E recorda uma caixa portuguesa «extremamente rara», em forma de paralelepípedo, datada do final do século XVI, início do século XVII, que ao ser aberta se transformava numa caixa de xadrez. «Só se conhecem meia dúzia. Essa caixa em específico veio de um recheio de uma casa». A família que vendeu desconhecia a sua importância e por isso teve uma agradável surpresa com o valor que atingiu. «Veio com uma base de mil euros, em muito mau estado, mas chegou aos 90 mil euros. Quanto mais baixos são os valores, mais eles sobem!», revela o perito. Relativamente às situações de «empate», é o pregoeiro que decide e «não vale a pena perguntar as razões da decisão. Nestas situações, é como antigamente», remata.

Direito de opção
Tiago Silva, que está ligado à parte do património, tem a convicção de que espólios como este de Alexandre Herculano devem ter como destino «uma instituição pública». Por isso foi feita uma aposta forte na divulgação. «Quisemos tentar dar visibilidade não só à existência deste núcleo, mas também de forma a informar as instituições públicas para, no caso de terem realmente interesse, haver tempo de ativar os mecanismos próprios para isso», elucida. 
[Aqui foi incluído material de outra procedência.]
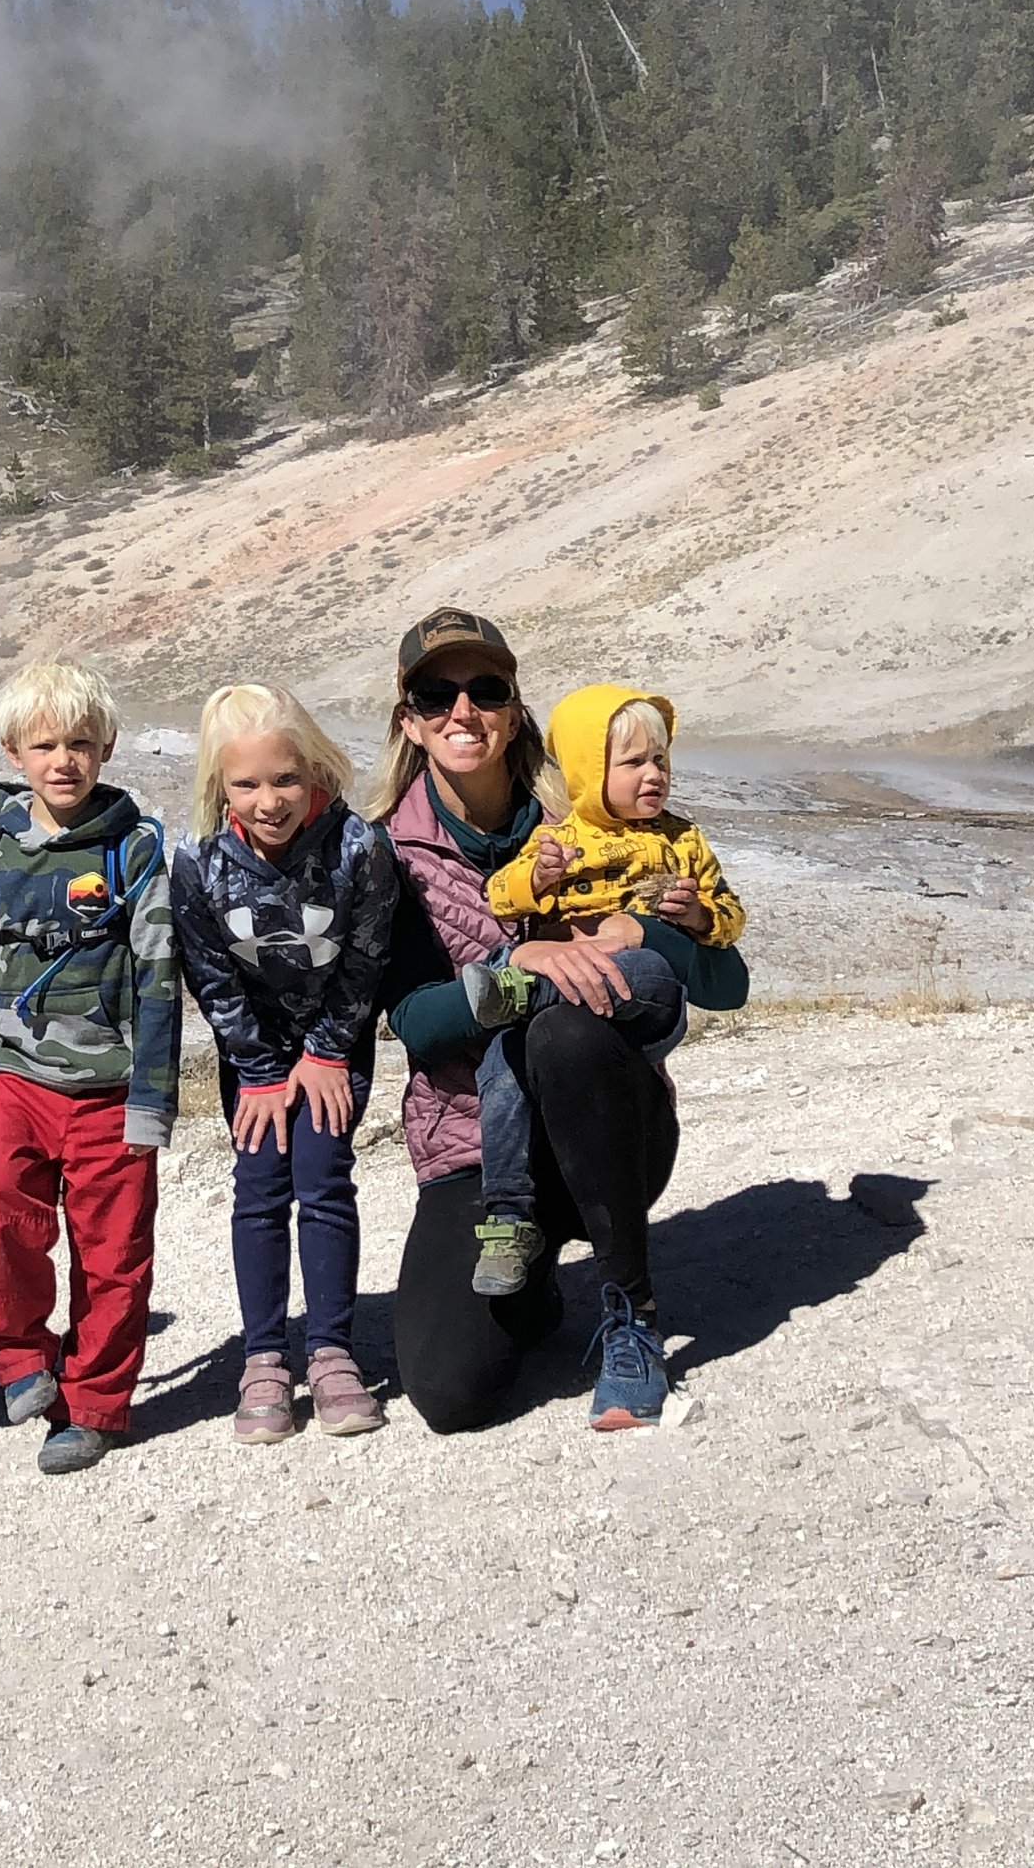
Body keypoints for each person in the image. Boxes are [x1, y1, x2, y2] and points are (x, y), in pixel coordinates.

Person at [372, 612, 691, 1435]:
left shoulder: (587, 822)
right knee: (450, 1392)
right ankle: (537, 1273)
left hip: (602, 1121)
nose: (462, 710)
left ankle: (631, 1311)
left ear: (515, 710)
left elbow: (701, 980)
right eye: (436, 693)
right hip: (470, 1147)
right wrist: (516, 971)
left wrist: (650, 930)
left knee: (565, 1033)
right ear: (409, 718)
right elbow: (414, 1021)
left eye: (486, 690)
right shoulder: (386, 851)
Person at [0, 657, 180, 1476]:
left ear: (108, 747)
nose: (64, 760)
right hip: (17, 1078)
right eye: (46, 743)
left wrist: (154, 1098)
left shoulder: (137, 850)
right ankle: (20, 1357)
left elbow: (160, 975)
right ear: (13, 750)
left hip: (112, 1088)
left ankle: (90, 1408)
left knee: (114, 1254)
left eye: (81, 742)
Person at [458, 684, 746, 1302]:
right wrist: (538, 877)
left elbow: (730, 918)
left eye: (660, 760)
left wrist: (694, 918)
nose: (653, 775)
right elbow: (500, 894)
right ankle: (508, 1215)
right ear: (591, 771)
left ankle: (519, 993)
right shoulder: (560, 837)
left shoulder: (683, 841)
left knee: (642, 969)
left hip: (640, 990)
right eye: (633, 762)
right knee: (499, 1067)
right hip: (566, 985)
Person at [170, 680, 400, 1445]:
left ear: (313, 770)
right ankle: (264, 1356)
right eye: (247, 783)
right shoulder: (200, 861)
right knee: (260, 1184)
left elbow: (368, 957)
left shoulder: (360, 847)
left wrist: (329, 1051)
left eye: (285, 779)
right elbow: (210, 973)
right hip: (255, 1055)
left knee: (323, 1173)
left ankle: (332, 1351)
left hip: (335, 1046)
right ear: (219, 783)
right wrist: (262, 1067)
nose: (269, 800)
«Vamos supor que a Torre do Tombo decide que quer comprar… Em vez de licitar em leilão, eles simplesmente estão cá a assistir e quando bate o martelo, dizem que ‘a instituição opta’». Ou seja, a pessoa ou instituição que arrematou o lote pelo valor mais alto perde o direito, «a outra instituição [pública] compra por aquele valor e a peça fica para o Estado, porque entende-se que algo tem importância», explica o perito. 

Os resultados do leilão
O «tão aguardado leilão» realizou-se nos dias 24 e 25 de maio. Além do espólio de Alexandre Herculano, foram ainda leiloadas todo o tipo de peças de arte: desde arte sacra, porcelana, mobiliário, pintura, documentação, joias, pratas, entre muitas outras coisas.
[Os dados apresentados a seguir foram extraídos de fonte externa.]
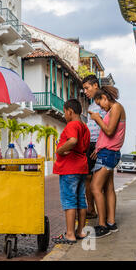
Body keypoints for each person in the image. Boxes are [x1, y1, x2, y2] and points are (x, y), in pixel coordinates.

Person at [88, 86, 126, 238]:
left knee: (94, 188)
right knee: (108, 188)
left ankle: (102, 225)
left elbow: (109, 131)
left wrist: (98, 118)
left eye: (100, 103)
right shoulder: (113, 110)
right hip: (106, 152)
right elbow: (109, 132)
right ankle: (111, 222)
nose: (101, 107)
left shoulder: (116, 107)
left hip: (108, 153)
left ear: (105, 97)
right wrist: (97, 148)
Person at [52, 99, 90, 244]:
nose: (64, 115)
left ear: (70, 111)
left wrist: (60, 150)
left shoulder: (72, 124)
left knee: (69, 201)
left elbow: (73, 140)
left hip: (70, 169)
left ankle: (69, 234)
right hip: (81, 167)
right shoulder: (84, 127)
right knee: (81, 200)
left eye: (64, 112)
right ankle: (80, 231)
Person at [82, 75, 107, 219]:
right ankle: (91, 209)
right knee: (87, 178)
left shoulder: (104, 102)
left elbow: (107, 126)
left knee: (100, 184)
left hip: (100, 145)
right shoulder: (92, 105)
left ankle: (105, 216)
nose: (85, 91)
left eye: (87, 88)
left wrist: (100, 146)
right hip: (90, 145)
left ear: (95, 85)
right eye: (84, 88)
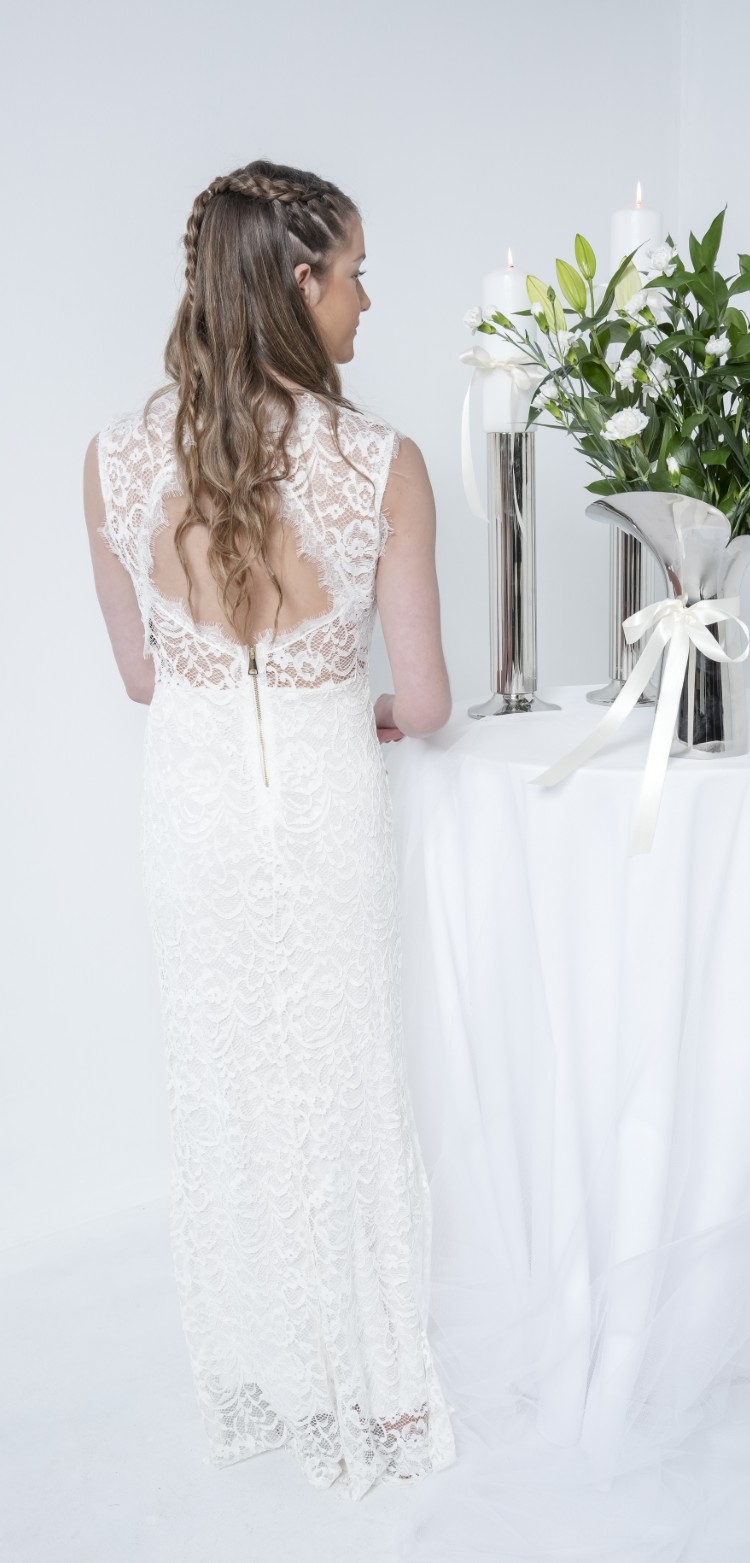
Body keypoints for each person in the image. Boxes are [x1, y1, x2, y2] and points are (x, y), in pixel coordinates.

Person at [81, 158, 457, 1500]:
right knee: (343, 1081)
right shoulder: (382, 465)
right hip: (321, 801)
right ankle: (378, 1395)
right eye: (354, 272)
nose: (366, 300)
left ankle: (260, 1376)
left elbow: (143, 679)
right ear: (298, 283)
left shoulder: (113, 459)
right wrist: (373, 712)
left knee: (226, 1080)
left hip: (190, 811)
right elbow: (426, 701)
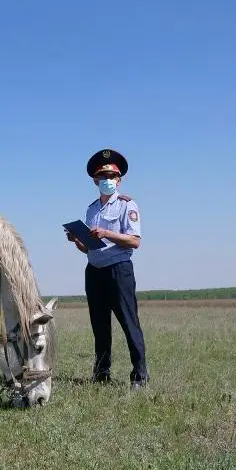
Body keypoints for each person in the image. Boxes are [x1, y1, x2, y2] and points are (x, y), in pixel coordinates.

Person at [65, 148, 149, 391]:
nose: (107, 181)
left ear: (119, 179)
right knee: (99, 324)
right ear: (95, 180)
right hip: (94, 271)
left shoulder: (127, 205)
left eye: (111, 177)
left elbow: (135, 241)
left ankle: (140, 374)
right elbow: (90, 248)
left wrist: (107, 233)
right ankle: (102, 372)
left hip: (119, 270)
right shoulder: (91, 209)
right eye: (102, 177)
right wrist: (78, 241)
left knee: (128, 322)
Na primeira sessão do leilão 134, na passada segunda-feira, foram arrematados por instituições públicas dois lotes significativos para o património nacional. O primeiro foi precisamente o espólio de Alexandre Herculano, arrematado por 30 mil euros pela Câmara Municipal de Santarém, que tem a intenção de o integrar no Arquivo Municipal. Contudo, a aquisição encontra-se ainda condicionada pela decisão da Biblioteca Nacional de Portugal, que poderá ainda, nos próximos dias, exercer o direito de preferência em nome do Estado.

Outra das peças arrematadas nessa primeira sessão foi o esboço de Os últimos momentos de Camões, de Domingos Sequeira (1768-1837). «Este carvão e giz sobre papel, proveniente da coleção do Marquês de Sousa Holstein, trata-se de um estudo para o quadro com o mesmo título, apresentado em Paris em 1824 e hoje considerado perdido. O estudo foi levado à praça com uma reserva de 400 euros, suscitando interesse de vários colecionadores e acabando arrematado por três mil euros», revela Tiago Silva.

Dado o seu significado histórico e artístico, o Museu Nacional de Arte Antiga (MNAA) «exerceu o direito de preferência, adquirindo assim a obra». Tal como era desejo do perito, estes dois lotes ficarão doravante «acessíveis para estudo e usufruto pela comunidade», contribuindo para a salvaguarda do património nacional e para o enriquecimento das coleções públicas.